Comfort: Made of 18 percent spandex and 82 percent X-ODOR polyester, these feel just as cozy and comfy as the SmartSilk 1.0’s but with that extra umpf for warmth. Like the SmartSilk 1.0, they have flat seam construction to prevent shoulder-gouging when carrying a heavy pack.
Design: Size-wise, both the tops and bottoms are dead-on so order your normal size. The fit is extremely attractive and flattering to curves. Think Victoria’s Secret goes Into the Wild.
However, you can go Into the Wild with confidence. Activated carbon with Nano silver embedded within the yarn radiates body heat back to your skin for eons to come and will not wash out. Though a morbid thought, your Hottotties® TXO 2.0 will keep you warm long after your body has gone cold. They’re also eco-friendly with no chemical finishes.
(I don't know if this means that the Hototties will leave a small carbon footprint as your body decomposes or if...yeah, okay, back to the review.)
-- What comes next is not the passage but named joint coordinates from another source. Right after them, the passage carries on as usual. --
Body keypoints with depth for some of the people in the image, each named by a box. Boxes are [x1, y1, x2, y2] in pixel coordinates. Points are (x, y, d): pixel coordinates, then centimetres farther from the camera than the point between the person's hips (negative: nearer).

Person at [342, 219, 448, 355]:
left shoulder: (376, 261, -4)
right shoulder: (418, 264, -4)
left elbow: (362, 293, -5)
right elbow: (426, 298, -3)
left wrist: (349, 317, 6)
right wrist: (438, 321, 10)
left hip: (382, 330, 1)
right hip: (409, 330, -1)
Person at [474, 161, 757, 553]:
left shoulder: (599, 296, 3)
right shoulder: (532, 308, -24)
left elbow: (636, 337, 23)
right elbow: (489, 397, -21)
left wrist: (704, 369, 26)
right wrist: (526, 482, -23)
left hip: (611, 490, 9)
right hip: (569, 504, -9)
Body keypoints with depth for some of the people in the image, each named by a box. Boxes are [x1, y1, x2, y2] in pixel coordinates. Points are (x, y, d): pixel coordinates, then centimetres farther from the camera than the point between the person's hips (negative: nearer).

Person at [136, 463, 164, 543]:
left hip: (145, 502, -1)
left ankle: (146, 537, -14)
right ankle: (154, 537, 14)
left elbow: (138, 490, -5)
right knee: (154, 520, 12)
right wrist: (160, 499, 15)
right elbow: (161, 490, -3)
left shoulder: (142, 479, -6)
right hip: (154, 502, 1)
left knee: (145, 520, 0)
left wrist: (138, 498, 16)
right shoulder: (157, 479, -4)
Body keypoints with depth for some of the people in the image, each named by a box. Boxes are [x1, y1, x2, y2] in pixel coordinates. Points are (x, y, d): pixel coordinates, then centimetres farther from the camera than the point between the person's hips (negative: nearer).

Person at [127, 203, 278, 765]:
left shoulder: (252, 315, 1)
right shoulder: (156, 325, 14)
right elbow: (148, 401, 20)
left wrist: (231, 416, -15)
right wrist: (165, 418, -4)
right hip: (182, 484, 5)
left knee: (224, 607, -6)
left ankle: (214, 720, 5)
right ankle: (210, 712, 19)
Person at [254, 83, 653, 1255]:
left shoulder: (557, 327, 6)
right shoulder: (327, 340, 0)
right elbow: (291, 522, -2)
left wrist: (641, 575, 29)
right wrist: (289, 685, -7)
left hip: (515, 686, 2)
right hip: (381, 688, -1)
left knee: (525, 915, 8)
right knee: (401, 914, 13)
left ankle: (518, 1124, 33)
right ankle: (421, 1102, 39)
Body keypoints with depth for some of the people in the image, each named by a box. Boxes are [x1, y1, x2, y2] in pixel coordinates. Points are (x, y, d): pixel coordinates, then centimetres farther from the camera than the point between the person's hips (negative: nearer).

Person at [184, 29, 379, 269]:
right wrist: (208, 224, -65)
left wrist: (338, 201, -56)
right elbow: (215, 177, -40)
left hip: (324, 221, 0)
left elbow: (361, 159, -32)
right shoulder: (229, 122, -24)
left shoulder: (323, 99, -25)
Warmth: This is the most important threshold upon which I judge baselayers. It’s nice to have baselayers that fit well and flatter figures but the whole point of a baselayer is to retain body heat where it’s needed the most. Terramar bills these as a “warmer” baselayer on their warm, warmer, warmest scale. I bill them as my choice for running, biking and skiing in temps that range from about five degrees to the mid-teen’s because the blend of polyester and spandex keeps me warm without overheating and sweating.
Moisture Wicking/Breathability/Odor Control: But when I do overheat and sweat, the Hottotties TXO 2.0 do a very good job of wicking moisture. Odor is kept well under control, too.
Speaking of odor control, it happens to be the second most important threshold upon which I judge all baselayers. Baselayers conjure images of climbing Himalayan peaks, wearing the same pair for weeks on end. Believe it or not, this is a realistic scenario. While I’ll never be ambitious enough to climb Himalayan peaks, I oftentimes spend a week or more on backpacking trips in bear country.
To me, bears are more life-threatening than any 8,000-meter peak. Bears are unpredictable and have a heightened sense of smell. If we want to be safe in the backcountry, it makes sense that we do everything we can to not draw attention to ourselves.
Anyway, I put the Hottotties TXO 2.0 through the five-day test, which is my own version of extreme realism: Winter camping with temps from five degrees to the mid-teen’s, paired with a couple days of snowshoeing and standing around on bonfire on Lake Superior’s North Shore. After my testing period, the Hottotties smelled only like bonfire soot. Here in Minnesota, we call that the Northwood’s cologne.
Overall, I love the Hottotties TXO 2.0. I love their softness and the way they manage moisture and odor. I love how I can wear them and not feel like a guy.
If you plan to be in temps colder than the mid-teens, I recommend the Thermawool TXO 3.0. If you plan to be outside in temps in the 20’s to 30’s, or if you’ll be exercising fairly heavy, I recommend the SmartSilk 1.0.